180 miles per 4 hours
45 miles/hour
4 hours per 180 miles
1 hour per 45 miles
Explanation
Divide distance by time: 180 ÷ 4 = 45, so 45 miles/hour. '180 miles per 4 hours' is not reduced to per 1 hour, '4 hours per 180 miles' flips the units, and '1 hour per 45 miles' gives hours per mile, not miles per hour.
A car travels 180 miles in 3 hours. At this rate, how many miles per hour?
180 miles per hour
60 miles per hour
3 miles per hour
540 miles per hour
Explanation
Compute miles ÷ hours: $180 \div 3 = 60$ miles per hour. 180 miles per hour shows no division. 3 miles per hour comes from dividing hours by miles ($3 \div 180$). 540 miles per hour comes from multiplying instead of dividing ($180 \times 3$).
An editor reads 180 pages in 3 hours. At this rate, how many pages per hour?
180 pages/hour
3 hours/page
60 pages/hour
1/60 pages/hour
Explanation
Divide pages by hours: $180 \div 3 = 60$, so 60 pages/hour. A does not divide at all. B flips the units to hours per page. D divides the wrong way ($3 \div 180$).
A reader finishes 210 pages in 7 hours. At this rate, how many pages per hour?
210 pages/hour
30 pages/hour
7 pages/hour
30 hours/page
Explanation
Divide pages by hours: 210 ÷ 7 = 30 pages/hour. A does not divide. C divides the wrong way. D flips the units to hours per page.

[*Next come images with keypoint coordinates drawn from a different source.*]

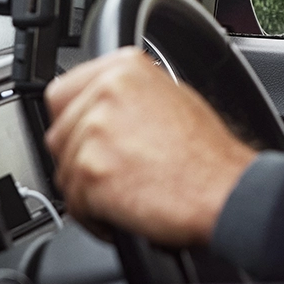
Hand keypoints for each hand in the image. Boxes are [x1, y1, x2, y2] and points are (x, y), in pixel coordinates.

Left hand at [44, 48, 255, 248]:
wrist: (224, 190)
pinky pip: (73, 201)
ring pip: (64, 170)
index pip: (63, 92)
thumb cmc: (209, 154)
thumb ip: (128, 95)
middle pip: (59, 134)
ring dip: (88, 189)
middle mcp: (106, 91)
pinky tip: (127, 208)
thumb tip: (99, 106)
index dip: (76, 121)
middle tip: (118, 170)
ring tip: (128, 190)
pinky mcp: (90, 170)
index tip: (89, 137)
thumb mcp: (173, 98)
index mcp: (125, 67)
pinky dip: (95, 215)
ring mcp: (95, 129)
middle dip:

A painter covers 600 square feet in 4 hours. What is the unit rate in square feet per hour?
2400 square feet/hour
150 square feet/hour
600/4 square feet/hour
0.0067 square feet/hour
Explanation
Divide area by time: $600 \div 4 = 150$ square feet per hour. 2400 square feet/hour multiplies instead of dividing. 600/4 square feet/hour is not simplified to a unit rate. 0.0067 square feet/hour comes from $4 \div 600$, which reverses the order.
A pack of 5 notebooks costs 25 dollars. At this rate, how many dollars per notebook?
25 dollars per notebook
25/5 dollars per notebook
5 dollars per notebook
5/25 dollars per notebook
Explanation
Divide cost by quantity: $25 \div 5 = 5$ dollars per notebook. 25 dollars per notebook forgets to divide. 25/5 dollars per notebook is not simplified to a unit rate. 5/25 dollars per notebook flips the order ($5 \div 25$), giving the wrong unit rate.